Ecco il primo pezzo: Per noi autistici non è strategico arrabbiarsi se ci chiamano malati
Silvia carissima,
mi chiamo Marina e sono la mamma di un ventiduenne autistico a basso funzionamento. Sono anche la mamma di una diciannovenne impantanata nella battaglia del politically correct: abitiamo a Cambdrige, negli Stati Uniti, dove le parole pesano a volte in modo esagerato.
Ti faccio un esempio: qualche settimana fa, un professore del liceo locale aveva fatto una domanda ai suoi studenti e ha poi deciso di coinvolgere anche genitori e colleghi, per stimolare un dibattito sulla parola Nigger, che qui, come in Italia ma forse di più, è considerata la parola più orrenda che si possa dire, e che è chiamata “The N word”. Lui, il prof, voleva sapere se nella poesia o nelle canzoni possa essere usata e se i bianchi potessero, in quel contesto, pronunciarla. Durante la discussione, una mamma, invece di dire “The N word”, ha detto nigger, ed è stata fortemente contestata, se ne è parlato per giorni e giorni su tutti i giornali. La città era divisa tra chi diceva che si sta esagerando con questo politically correct e chi dice che in nessuna circostanza una donna bianca può pronunciarla, mai. Io sono stata per tanto dalla parte del primo gruppo, ma poi un amico nero mi ha detto: “Ma tu che ne sai che effetto ha su una persona come me sentire un bianco usare una parola del genere? Chi sei tu per dirmi se devo incazzarmi o no?”. Ecco, la sua posizione mi fatto immediatamente cambiare idea.
Le parole, anche se usate, come dici giustamente tu, in modo leggero o senza conoscere veramente cosa ci sta dietro, pesano e fanno male.
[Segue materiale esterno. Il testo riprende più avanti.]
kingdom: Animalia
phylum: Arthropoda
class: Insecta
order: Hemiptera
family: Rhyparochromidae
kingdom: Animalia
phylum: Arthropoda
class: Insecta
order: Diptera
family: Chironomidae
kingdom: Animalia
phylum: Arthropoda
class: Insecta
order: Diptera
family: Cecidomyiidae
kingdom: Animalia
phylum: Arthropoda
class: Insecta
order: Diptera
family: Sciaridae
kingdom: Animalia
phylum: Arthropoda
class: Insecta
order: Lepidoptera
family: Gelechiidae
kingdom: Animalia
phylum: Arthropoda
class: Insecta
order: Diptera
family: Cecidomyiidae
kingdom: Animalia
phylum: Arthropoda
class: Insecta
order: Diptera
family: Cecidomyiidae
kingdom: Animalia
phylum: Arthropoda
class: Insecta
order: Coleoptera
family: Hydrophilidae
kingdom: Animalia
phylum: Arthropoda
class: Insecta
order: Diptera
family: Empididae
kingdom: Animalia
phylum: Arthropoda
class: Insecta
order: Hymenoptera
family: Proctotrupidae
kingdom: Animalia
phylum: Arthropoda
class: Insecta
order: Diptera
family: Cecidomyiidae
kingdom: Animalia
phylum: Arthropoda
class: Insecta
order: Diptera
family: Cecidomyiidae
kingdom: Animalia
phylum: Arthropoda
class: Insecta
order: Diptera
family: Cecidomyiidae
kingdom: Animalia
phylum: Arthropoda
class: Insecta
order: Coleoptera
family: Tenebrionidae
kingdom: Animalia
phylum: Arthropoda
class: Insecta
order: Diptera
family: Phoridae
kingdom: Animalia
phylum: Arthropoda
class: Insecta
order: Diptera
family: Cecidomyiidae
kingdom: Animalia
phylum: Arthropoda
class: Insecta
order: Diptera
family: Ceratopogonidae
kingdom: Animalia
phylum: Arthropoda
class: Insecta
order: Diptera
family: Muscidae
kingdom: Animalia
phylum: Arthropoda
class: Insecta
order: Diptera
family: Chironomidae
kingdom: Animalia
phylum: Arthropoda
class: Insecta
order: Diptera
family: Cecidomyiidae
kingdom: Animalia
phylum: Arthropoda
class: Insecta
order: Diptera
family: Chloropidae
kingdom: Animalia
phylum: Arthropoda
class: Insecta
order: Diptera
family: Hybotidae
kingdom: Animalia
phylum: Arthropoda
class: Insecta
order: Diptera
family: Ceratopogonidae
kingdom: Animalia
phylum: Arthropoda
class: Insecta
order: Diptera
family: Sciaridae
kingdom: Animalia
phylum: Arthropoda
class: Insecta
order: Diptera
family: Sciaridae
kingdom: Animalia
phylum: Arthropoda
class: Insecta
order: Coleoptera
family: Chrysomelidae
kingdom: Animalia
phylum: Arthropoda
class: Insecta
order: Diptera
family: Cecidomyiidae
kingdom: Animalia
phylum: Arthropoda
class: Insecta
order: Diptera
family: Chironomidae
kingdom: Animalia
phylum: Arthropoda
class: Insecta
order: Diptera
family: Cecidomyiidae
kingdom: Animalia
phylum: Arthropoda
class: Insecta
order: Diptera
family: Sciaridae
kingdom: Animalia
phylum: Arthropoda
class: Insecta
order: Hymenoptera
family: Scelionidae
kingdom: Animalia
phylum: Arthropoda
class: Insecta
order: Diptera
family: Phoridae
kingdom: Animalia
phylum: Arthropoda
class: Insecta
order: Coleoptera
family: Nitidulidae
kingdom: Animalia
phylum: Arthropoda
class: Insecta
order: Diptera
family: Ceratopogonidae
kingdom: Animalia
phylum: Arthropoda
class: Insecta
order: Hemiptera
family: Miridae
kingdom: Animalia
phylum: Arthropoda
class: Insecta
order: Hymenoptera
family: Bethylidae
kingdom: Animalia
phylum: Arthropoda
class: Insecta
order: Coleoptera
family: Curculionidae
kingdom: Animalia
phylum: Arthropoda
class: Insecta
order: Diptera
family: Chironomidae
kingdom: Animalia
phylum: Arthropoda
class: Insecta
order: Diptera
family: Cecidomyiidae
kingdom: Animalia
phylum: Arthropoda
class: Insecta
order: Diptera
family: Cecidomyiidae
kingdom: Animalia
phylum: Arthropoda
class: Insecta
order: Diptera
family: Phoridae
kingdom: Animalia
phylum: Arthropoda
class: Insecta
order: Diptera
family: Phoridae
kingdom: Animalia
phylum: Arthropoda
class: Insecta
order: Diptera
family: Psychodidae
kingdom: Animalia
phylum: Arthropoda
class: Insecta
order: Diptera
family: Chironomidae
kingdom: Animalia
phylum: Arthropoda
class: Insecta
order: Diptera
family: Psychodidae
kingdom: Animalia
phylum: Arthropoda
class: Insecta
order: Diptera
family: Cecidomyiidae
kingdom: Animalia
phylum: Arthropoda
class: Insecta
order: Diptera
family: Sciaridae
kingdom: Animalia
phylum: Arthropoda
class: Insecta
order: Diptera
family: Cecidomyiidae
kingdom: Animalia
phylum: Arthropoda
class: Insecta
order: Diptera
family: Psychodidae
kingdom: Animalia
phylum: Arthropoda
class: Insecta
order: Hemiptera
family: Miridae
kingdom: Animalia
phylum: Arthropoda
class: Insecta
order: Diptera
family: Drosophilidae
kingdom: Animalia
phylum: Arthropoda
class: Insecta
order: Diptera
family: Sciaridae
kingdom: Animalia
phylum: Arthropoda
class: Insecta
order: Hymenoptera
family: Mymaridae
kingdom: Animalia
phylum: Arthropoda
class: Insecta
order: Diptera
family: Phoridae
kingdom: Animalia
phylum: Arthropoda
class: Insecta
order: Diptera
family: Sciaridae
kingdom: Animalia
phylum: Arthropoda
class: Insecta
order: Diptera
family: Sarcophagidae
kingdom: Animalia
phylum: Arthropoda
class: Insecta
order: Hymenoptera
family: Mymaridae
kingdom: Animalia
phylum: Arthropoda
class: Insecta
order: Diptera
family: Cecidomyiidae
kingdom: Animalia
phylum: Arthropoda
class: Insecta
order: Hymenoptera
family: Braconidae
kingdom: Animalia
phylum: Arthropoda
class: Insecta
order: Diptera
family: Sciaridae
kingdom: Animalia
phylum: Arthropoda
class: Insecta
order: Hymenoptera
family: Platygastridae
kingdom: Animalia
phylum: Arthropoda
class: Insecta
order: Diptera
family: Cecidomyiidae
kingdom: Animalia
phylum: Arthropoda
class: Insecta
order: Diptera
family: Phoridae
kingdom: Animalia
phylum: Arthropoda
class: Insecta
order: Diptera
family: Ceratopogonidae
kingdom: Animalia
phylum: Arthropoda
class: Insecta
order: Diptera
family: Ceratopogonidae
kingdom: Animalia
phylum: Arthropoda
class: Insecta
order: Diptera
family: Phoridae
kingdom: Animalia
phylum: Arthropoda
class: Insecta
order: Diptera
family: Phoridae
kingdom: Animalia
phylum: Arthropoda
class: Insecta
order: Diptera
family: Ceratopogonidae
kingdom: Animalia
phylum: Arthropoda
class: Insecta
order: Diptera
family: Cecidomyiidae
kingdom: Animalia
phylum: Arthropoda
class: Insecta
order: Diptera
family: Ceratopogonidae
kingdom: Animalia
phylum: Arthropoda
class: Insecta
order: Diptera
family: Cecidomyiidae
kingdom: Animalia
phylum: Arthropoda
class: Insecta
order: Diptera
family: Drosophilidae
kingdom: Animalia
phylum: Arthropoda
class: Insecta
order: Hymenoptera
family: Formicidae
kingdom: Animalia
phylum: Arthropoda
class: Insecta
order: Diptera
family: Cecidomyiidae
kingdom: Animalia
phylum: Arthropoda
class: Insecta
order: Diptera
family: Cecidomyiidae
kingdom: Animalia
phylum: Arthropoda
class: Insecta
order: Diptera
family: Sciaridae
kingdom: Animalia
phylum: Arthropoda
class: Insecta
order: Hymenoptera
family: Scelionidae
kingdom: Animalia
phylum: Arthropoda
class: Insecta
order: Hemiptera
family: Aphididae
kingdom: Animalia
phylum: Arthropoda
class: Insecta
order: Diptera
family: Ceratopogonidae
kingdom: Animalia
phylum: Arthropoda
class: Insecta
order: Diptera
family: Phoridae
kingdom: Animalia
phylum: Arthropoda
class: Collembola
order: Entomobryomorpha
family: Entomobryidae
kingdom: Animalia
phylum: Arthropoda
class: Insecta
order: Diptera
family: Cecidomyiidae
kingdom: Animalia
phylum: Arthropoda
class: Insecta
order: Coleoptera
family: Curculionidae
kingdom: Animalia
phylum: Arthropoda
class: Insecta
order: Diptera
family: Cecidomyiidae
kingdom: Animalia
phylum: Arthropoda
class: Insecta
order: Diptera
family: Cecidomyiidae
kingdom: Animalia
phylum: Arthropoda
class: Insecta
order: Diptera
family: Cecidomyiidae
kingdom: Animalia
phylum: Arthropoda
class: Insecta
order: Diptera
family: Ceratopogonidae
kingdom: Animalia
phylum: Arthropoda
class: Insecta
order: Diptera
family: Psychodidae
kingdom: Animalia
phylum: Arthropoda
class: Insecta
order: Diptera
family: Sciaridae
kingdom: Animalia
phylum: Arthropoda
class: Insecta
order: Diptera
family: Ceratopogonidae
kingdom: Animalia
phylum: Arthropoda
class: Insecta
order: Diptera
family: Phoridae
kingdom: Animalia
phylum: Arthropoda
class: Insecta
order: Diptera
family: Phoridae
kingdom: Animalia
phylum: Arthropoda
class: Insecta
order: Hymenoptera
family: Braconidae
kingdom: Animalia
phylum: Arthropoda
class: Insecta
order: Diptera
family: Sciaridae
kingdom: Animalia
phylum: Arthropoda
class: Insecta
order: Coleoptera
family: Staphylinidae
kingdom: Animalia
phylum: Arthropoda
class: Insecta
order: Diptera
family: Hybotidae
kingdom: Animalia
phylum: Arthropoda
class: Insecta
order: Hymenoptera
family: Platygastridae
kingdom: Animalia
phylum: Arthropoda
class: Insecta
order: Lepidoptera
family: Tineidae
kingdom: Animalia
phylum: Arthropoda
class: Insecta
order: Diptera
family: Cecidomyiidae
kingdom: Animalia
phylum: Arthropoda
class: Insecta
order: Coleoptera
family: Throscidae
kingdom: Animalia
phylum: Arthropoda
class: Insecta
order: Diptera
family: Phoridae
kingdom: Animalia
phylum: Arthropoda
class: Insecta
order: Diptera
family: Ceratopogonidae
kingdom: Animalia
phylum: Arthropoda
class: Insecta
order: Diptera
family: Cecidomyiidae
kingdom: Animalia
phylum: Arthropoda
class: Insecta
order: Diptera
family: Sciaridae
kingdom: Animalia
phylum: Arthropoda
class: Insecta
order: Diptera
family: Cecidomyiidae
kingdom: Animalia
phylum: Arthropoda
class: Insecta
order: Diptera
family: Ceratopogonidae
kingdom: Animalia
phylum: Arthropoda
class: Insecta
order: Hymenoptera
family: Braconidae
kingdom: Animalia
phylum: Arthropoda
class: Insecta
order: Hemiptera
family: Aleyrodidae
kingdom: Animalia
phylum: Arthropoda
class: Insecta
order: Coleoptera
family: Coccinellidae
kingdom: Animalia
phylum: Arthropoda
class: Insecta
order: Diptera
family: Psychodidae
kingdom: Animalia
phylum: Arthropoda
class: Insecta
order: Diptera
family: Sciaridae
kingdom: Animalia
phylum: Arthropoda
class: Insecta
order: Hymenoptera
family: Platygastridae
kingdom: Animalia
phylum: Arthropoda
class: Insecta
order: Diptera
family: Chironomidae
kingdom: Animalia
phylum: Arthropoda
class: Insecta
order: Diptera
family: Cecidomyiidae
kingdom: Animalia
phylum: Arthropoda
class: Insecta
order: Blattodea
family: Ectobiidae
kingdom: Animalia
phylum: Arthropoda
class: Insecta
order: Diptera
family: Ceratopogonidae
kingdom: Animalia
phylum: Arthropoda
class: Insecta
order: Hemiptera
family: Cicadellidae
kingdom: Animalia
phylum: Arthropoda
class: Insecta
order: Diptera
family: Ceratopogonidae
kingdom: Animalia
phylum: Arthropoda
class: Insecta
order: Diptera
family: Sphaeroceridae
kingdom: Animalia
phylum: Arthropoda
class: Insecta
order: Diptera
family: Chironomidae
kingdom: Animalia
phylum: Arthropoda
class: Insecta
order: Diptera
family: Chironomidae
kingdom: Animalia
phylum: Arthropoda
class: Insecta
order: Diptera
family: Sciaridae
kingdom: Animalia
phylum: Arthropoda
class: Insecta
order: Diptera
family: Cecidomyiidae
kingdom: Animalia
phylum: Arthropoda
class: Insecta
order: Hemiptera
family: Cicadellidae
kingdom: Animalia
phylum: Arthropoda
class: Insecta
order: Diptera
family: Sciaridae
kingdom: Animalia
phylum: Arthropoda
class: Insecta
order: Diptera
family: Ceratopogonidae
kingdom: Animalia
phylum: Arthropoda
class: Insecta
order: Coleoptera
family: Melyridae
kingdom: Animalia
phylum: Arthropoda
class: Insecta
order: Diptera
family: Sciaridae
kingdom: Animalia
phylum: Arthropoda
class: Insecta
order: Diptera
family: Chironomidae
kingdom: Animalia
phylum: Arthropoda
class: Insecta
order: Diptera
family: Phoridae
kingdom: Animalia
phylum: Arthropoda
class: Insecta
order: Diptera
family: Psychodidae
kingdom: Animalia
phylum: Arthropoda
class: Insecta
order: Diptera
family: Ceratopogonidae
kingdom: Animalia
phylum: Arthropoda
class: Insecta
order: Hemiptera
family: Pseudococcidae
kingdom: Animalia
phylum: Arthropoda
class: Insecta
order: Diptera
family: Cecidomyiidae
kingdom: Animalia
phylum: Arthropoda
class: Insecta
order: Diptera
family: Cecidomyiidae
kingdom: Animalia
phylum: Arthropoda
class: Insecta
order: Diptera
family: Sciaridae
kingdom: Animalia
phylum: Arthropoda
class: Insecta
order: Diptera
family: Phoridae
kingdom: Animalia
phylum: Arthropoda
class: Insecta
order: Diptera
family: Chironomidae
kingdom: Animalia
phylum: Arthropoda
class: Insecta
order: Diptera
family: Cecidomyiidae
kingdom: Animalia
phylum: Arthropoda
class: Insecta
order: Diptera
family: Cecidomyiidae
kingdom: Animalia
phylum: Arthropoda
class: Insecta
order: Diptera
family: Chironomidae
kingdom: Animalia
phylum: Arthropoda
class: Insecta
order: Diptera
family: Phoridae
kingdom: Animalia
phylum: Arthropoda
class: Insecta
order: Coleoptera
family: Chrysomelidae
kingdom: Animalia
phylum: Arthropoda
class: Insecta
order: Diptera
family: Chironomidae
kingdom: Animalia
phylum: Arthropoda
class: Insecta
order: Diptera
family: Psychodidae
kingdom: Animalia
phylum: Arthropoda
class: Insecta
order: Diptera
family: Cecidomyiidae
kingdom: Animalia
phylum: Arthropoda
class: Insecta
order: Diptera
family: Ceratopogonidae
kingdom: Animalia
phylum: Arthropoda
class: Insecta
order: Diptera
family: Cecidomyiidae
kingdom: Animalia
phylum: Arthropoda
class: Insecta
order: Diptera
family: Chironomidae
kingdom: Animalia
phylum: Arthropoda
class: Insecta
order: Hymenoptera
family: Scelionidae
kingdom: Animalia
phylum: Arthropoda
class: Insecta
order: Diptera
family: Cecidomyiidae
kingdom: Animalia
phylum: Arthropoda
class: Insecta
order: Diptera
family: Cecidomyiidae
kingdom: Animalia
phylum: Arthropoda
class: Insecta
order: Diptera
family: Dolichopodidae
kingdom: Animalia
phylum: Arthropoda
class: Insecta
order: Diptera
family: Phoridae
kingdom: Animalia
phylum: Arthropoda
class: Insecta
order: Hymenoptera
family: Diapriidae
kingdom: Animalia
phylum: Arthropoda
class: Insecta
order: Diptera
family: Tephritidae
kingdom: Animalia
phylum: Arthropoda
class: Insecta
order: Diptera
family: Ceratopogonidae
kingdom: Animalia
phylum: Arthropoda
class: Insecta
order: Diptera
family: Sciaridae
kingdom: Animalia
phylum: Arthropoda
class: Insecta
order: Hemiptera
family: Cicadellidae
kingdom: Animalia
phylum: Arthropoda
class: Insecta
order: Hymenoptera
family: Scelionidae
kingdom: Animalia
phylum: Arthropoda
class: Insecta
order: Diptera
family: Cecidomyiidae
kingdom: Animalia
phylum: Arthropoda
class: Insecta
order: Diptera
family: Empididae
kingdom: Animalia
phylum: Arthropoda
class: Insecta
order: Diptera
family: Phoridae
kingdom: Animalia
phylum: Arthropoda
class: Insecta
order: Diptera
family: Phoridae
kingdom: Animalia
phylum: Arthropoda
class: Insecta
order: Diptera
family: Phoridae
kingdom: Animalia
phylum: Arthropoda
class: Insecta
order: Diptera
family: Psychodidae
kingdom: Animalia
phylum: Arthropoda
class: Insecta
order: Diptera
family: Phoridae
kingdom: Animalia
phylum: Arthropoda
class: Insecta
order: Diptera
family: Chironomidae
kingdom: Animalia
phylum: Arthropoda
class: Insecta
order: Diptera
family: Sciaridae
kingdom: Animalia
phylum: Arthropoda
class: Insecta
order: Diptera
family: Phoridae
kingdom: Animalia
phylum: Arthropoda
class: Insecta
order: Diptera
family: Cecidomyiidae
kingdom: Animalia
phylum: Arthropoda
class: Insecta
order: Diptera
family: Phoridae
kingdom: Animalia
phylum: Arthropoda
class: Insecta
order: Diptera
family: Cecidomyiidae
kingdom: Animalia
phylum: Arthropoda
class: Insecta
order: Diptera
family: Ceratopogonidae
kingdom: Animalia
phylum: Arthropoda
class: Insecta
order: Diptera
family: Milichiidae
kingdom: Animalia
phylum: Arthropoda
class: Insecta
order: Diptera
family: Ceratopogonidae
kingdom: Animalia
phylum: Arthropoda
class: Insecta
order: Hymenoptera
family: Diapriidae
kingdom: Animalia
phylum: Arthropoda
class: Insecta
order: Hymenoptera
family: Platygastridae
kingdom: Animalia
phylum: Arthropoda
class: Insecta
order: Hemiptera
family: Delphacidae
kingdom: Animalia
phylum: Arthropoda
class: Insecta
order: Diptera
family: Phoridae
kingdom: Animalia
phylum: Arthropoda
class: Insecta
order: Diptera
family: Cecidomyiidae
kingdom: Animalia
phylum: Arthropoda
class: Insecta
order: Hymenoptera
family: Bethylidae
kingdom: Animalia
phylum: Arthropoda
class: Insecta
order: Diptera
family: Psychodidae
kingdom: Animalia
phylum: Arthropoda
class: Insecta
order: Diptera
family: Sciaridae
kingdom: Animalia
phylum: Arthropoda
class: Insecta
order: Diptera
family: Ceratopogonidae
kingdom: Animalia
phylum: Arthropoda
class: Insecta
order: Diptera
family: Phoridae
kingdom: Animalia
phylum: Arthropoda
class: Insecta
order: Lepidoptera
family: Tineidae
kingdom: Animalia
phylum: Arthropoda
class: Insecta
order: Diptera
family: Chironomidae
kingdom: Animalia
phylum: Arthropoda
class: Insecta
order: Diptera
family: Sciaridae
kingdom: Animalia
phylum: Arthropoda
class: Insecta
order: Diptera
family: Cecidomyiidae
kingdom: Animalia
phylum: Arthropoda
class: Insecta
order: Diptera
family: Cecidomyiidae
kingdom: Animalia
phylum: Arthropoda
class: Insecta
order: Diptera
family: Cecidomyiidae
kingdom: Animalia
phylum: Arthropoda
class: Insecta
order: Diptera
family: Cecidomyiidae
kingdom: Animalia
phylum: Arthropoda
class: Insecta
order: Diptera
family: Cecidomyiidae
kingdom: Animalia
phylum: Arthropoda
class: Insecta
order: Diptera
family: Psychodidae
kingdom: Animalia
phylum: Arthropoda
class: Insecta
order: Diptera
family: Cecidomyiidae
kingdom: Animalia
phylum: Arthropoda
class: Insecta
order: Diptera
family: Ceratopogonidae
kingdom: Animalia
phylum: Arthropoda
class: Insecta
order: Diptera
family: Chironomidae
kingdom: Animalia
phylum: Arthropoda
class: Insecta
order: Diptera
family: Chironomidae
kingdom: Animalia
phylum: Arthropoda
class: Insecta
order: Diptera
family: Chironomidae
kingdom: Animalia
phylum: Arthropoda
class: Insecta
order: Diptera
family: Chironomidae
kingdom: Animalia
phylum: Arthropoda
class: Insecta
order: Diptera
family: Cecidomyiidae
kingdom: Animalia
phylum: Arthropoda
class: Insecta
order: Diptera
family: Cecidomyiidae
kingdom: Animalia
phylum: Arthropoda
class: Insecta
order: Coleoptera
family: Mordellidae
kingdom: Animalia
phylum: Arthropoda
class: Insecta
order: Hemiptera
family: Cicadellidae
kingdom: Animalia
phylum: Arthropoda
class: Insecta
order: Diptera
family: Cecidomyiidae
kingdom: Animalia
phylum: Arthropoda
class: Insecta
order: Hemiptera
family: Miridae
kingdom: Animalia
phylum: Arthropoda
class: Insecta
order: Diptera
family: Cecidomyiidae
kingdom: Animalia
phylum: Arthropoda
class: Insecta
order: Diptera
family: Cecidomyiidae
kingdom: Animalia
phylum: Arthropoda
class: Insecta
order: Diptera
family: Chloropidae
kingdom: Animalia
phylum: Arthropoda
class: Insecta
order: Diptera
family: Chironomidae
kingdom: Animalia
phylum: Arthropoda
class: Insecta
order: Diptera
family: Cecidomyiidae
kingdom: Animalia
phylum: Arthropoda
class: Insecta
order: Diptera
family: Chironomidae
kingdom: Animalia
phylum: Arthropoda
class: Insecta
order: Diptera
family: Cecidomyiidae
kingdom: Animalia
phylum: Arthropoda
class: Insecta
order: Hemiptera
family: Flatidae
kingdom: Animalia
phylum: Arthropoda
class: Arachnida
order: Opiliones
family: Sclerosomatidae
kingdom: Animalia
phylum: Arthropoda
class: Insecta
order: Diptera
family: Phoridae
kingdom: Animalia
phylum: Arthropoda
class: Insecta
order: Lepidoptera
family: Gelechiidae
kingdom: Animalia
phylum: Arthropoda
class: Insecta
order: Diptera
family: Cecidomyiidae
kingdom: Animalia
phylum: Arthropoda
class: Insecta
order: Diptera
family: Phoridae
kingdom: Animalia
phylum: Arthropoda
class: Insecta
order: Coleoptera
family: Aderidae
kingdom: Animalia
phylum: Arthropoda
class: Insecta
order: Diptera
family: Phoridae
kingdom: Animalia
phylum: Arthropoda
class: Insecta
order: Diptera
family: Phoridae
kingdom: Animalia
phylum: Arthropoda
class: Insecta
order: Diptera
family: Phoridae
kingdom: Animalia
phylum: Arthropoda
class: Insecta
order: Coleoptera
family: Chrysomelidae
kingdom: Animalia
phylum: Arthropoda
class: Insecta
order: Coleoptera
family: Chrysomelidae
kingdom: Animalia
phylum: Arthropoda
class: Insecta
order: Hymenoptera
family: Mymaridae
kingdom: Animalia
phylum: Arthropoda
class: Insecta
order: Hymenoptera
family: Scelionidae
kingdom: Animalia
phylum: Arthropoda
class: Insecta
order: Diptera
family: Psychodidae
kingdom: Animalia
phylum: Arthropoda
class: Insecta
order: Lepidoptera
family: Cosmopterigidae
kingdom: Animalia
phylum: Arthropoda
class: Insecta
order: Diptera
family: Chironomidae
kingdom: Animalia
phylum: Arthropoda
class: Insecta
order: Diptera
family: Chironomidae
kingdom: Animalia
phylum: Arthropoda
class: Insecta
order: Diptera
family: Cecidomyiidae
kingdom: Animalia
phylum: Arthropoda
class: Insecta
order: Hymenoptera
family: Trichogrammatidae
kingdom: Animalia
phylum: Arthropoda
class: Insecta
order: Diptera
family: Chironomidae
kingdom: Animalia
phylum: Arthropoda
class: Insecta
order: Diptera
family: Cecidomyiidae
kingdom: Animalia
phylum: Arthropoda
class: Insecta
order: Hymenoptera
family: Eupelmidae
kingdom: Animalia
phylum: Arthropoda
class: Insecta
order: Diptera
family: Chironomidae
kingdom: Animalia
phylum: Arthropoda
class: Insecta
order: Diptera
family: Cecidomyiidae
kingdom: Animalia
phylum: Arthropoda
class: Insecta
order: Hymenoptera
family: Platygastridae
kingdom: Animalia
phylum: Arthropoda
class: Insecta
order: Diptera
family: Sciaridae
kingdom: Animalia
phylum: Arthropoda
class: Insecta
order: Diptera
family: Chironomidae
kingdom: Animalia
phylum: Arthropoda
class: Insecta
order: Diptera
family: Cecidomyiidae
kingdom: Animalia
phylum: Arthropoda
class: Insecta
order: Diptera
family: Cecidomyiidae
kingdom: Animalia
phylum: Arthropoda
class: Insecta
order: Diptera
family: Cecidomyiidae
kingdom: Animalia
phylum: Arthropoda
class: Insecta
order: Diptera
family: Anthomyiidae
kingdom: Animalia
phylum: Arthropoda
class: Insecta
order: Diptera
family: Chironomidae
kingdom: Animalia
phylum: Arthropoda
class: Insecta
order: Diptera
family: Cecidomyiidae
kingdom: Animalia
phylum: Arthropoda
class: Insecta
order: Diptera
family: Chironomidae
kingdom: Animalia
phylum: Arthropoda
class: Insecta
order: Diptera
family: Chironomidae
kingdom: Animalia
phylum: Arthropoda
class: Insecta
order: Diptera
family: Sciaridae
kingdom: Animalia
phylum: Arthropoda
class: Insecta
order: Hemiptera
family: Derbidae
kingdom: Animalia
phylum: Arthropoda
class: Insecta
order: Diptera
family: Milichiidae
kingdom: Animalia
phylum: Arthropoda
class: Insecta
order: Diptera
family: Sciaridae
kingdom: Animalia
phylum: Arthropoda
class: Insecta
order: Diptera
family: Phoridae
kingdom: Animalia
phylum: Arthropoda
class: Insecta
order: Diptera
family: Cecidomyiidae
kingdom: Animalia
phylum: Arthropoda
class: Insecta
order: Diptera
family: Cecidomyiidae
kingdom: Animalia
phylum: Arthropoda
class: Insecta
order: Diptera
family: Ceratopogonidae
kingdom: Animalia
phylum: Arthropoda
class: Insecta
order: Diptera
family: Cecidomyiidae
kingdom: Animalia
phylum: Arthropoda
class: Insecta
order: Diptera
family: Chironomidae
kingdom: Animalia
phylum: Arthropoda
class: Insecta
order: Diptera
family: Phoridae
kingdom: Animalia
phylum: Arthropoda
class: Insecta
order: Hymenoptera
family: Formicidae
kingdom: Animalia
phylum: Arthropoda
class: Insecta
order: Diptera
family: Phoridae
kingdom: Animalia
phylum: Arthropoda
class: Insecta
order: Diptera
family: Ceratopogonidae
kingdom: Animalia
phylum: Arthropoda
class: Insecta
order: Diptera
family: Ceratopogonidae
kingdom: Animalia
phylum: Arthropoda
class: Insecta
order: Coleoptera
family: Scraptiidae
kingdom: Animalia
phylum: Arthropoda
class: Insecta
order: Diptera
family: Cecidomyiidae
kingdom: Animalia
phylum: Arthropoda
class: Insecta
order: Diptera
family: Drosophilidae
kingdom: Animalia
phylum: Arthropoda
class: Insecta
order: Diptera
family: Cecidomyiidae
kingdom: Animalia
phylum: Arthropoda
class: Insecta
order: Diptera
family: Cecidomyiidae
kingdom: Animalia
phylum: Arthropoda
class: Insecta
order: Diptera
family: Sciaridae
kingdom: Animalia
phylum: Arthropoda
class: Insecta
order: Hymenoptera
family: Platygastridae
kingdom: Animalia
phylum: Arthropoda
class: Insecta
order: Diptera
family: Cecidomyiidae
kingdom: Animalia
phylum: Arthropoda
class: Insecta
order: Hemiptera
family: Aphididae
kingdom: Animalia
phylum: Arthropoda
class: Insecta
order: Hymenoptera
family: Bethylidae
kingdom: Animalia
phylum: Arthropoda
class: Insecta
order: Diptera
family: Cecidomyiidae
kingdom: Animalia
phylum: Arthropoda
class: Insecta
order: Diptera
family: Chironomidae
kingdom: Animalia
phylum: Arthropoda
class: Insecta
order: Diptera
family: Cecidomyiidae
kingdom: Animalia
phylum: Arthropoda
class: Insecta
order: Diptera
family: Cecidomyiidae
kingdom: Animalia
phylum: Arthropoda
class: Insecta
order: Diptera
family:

Parlavo di mia figlia: poco tempo fa ha annunciato di essere gender fluid, che significa che non si sente né donna (SHE) né uomo (HE) e ci ha chiesto di usare il pronome THEY, che è neutro, quando si parla di lei. Ti dico la verità: per quanto qui negli States quasi tutti i ragazzi della sua età passino un periodo in cui mettono in dubbio il proprio gender, a volte credo che sia più una moda che altro. Poi mi dico: ben venga un periodo in cui si vuole uscire dai ranghi e mettere in dubbio quello che noi non abbiamo mai neanche lontanamente considerato. Ben venga tutto. Ma adesso, se per sbaglio dico SHE, mia figlia s’incazza. Esagerato? Sì, assolutamente, eppure per Sofia questo pronome la definisce, in questo momento della sua vita, e sbagliarlo vuol dire in qualche modo negare i suoi sforzi di far valere chi si sente. Discuto moltissimo con lei sull’importanza del linguaggio, e sul fatto che molto dipende dal contesto: se io prendo in giro mio figlio Luca per le sue peculiarità autistiche (tipo presentarsi nudo a tavola) non mi sento di offendere nessuno. Ma se una persona che non conosco viene a casa mia e lo prende in giro, m’incazzo. Lo stesso con il pronome di Sofia: se la prendo un po’ in giro io va bene, ma se la prende in giro un’altra persona è diverso.
L’ignoranza, dici tu: è vero che chi non conosce un mondo e dice una cosa sbagliata non deve necessariamente essere aggredito. Tutti noi ci siamo trovati in quella circostanza. Ma credo che sia importante educare chi sbaglia. La parola ritardato per esempio: non so in Italia, ma qui la si usa spesso. Ecco, io (che sono una rompicoglioni) ogni volta faccio notare che dirla è offensivo. Chiamare una persona Aspergers malata lo trovo meno offensiva, ma è anche vero che non ho l’Aspergers e che, come diceva il mio amico, cosa ne so io che effetto ha sulla gente che invece ce l’ha? Chi sono io a stabilire quali sono le parole da dire o da non dire? L’ignoranza, nell’era di Wikipedia, di Google, è meno tollerante, e le parole devono essere pesate, sempre, soprattutto in un mondo sempre meno omogeneo. Magari questa battaglia non risolverà nulla di importante, ma se non altro è un primo passo verso una civiltà meno divisa.